D.C.-based Vanda Pharmaceuticals has shut down a bidding war for the company, saying both offers are bids to buy the company for significantly less than it is worth.
Vanda has two commercial drugs approved for treating schizophrenia, bipolar disorder and sleeping disorders, and is developing novel treatments for jet lag, sea sickness and stage fright.
Earlier this month, U.K. drugmaker Cycle Pharmaceuticals made an unsolicited offer of $466 million for all of Vanda’s outstanding shares. That was followed days later by a sweetened acquisition offer from Michigan-based Future Pak for $524 million.
Vanda Pharmaceuticals said its board has reviewed both offers and rejected them.
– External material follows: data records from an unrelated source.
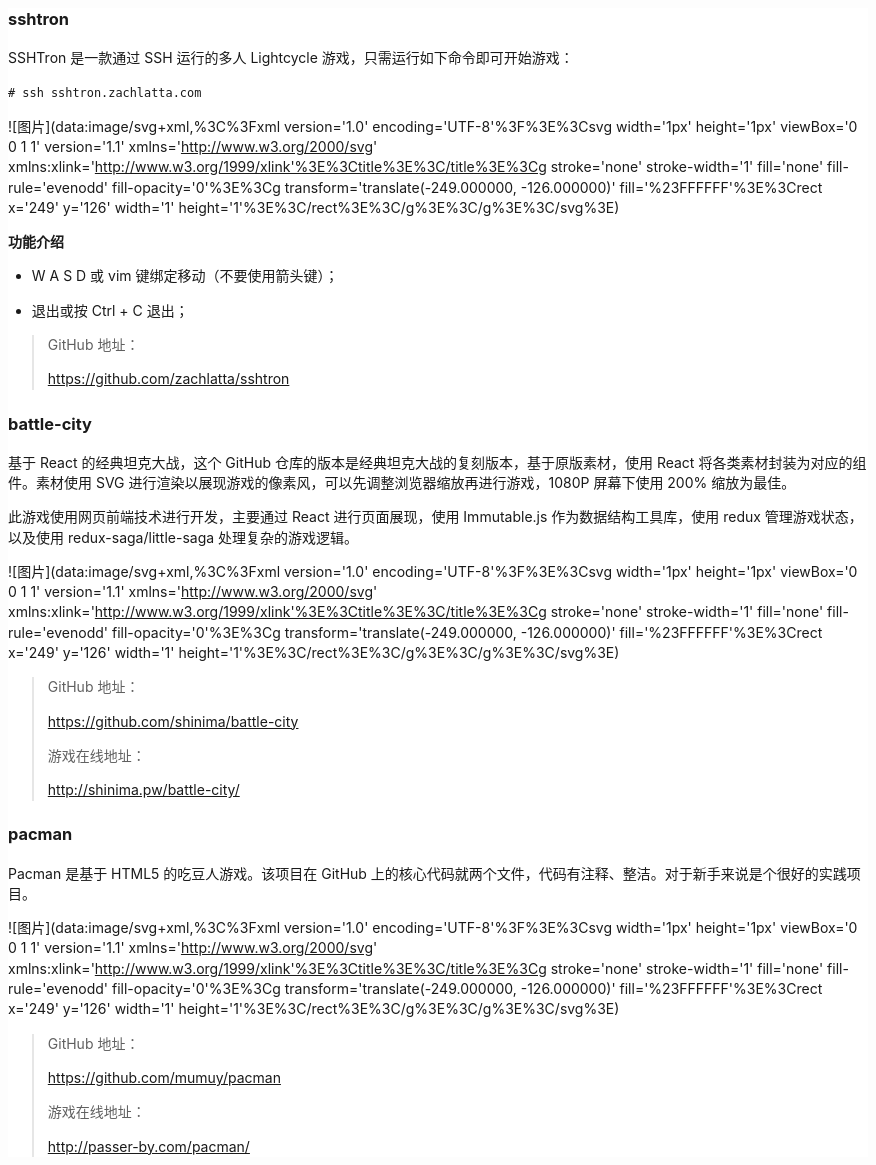 ### sshtron

SSHTron 是一款通过 SSH 运行的多人 Lightcycle 游戏，只需运行如下命令即可开始游戏：

```
# ssh sshtron.zachlatta.com
```

  

![图片](data:image/svg+xml,%3C%3Fxml version='1.0' encoding='UTF-8'%3F%3E%3Csvg width='1px' height='1px' viewBox='0 0 1 1' version='1.1' xmlns='http://www.w3.org/2000/svg' xmlns:xlink='http://www.w3.org/1999/xlink'%3E%3Ctitle%3E%3C/title%3E%3Cg stroke='none' stroke-width='1' fill='none' fill-rule='evenodd' fill-opacity='0'%3E%3Cg transform='translate(-249.000000, -126.000000)' fill='%23FFFFFF'%3E%3Crect x='249' y='126' width='1' height='1'%3E%3C/rect%3E%3C/g%3E%3C/g%3E%3C/svg%3E)

**功能介绍**

- W A S D 或 vim 键绑定移动（不要使用箭头键）；
    
- 退出或按 Ctrl + C 退出；
    

> GitHub 地址：
> 
> https://github.com/zachlatta/sshtron

### battle-city

基于 React 的经典坦克大战，这个 GitHub 仓库的版本是经典坦克大战的复刻版本，基于原版素材，使用 React 将各类素材封装为对应的组件。素材使用 SVG 进行渲染以展现游戏的像素风，可以先调整浏览器缩放再进行游戏，1080P 屏幕下使用 200% 缩放为最佳。

此游戏使用网页前端技术进行开发，主要通过 React 进行页面展现，使用 Immutable.js 作为数据结构工具库，使用 redux 管理游戏状态，以及使用 redux-saga/little-saga 处理复杂的游戏逻辑。

![图片](data:image/svg+xml,%3C%3Fxml version='1.0' encoding='UTF-8'%3F%3E%3Csvg width='1px' height='1px' viewBox='0 0 1 1' version='1.1' xmlns='http://www.w3.org/2000/svg' xmlns:xlink='http://www.w3.org/1999/xlink'%3E%3Ctitle%3E%3C/title%3E%3Cg stroke='none' stroke-width='1' fill='none' fill-rule='evenodd' fill-opacity='0'%3E%3Cg transform='translate(-249.000000, -126.000000)' fill='%23FFFFFF'%3E%3Crect x='249' y='126' width='1' height='1'%3E%3C/rect%3E%3C/g%3E%3C/g%3E%3C/svg%3E)

> GitHub 地址：
> 
> https://github.com/shinima/battle-city
> 
>   
> 
> 游戏在线地址：
> 
> http://shinima.pw/battle-city/

### pacman

Pacman 是基于 HTML5 的吃豆人游戏。该项目在 GitHub 上的核心代码就两个文件，代码有注释、整洁。对于新手来说是个很好的实践项目。

![图片](data:image/svg+xml,%3C%3Fxml version='1.0' encoding='UTF-8'%3F%3E%3Csvg width='1px' height='1px' viewBox='0 0 1 1' version='1.1' xmlns='http://www.w3.org/2000/svg' xmlns:xlink='http://www.w3.org/1999/xlink'%3E%3Ctitle%3E%3C/title%3E%3Cg stroke='none' stroke-width='1' fill='none' fill-rule='evenodd' fill-opacity='0'%3E%3Cg transform='translate(-249.000000, -126.000000)' fill='%23FFFFFF'%3E%3Crect x='249' y='126' width='1' height='1'%3E%3C/rect%3E%3C/g%3E%3C/g%3E%3C/svg%3E)

> GitHub 地址：
> 
> https://github.com/mumuy/pacman
> 
>   
> 
> 游戏在线地址：
> 
> http://passer-by.com/pacman/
“The proposals are opportunistic attempts to purchase the company’s shares at a discount to Vanda’s intrinsic value,” Vanda said in a statement. “The board and management team remain confident that Vanda’s robust revenue, strong cash position and efficient operations position the company well for significant long-term growth far in excess of the bids.”
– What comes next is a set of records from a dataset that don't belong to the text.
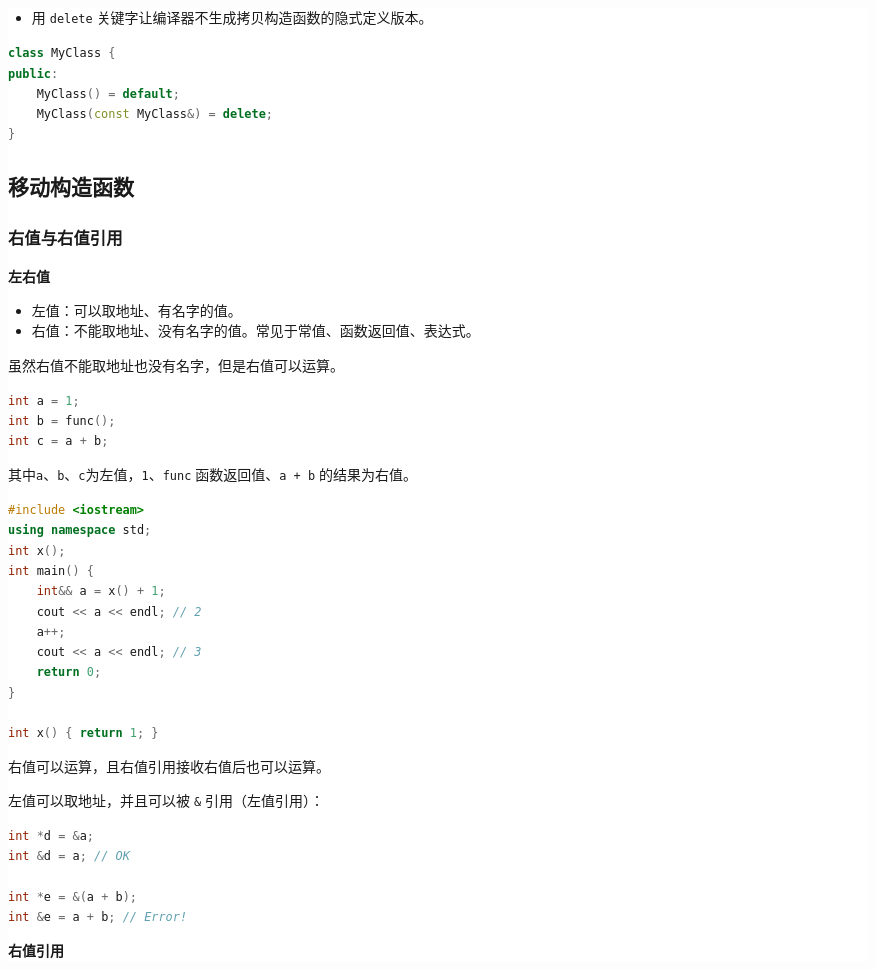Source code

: - 用 `delete` 关键字让编译器不生成拷贝构造函数的隐式定义版本。

```cpp
class MyClass {
public:
    MyClass() = default;
    MyClass(const MyClass&) = delete;
}
```

## 移动构造函数

### 右值与右值引用

**左右值**

- 左值：可以取地址、有名字的值。
- 右值：不能取地址、没有名字的值。常见于常值、函数返回值、表达式。

虽然右值不能取地址也没有名字，但是右值可以运算。

```cpp
int a = 1;
int b = func();
int c = a + b;
```

其中`a`、`b`、`c`为左值，`1`、`func` 函数返回值、`a + b` 的结果为右值。

```cpp
#include <iostream>
using namespace std;
int x();
int main() {
    int&& a = x() + 1;
    cout << a << endl; // 2
    a++;
    cout << a << endl; // 3
    return 0;
}

int x() { return 1; }
```

右值可以运算，且右值引用接收右值后也可以运算。

左值可以取地址，并且可以被 `&` 引用（左值引用）：

```cpp
int *d = &a;
int &d = a; // OK

int *e = &(a + b);
int &e = a + b; // Error!
```

**右值引用**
Vanda had $62.5 million in revenue in its most recent quarter, and a net income of $3.3 million, compared to a net loss of $6.4 million in the same quarter a year ago. It ended the quarter with $502 million in cash, 15% more than a year earlier.
Earlier this year, the Food and Drug Administration expanded approved use of its schizophrenia drug, Fanapt, as a treatment for bipolar 1 disorder. It is also preparing regulatory submissions for treatments for insomnia and gastroparesis.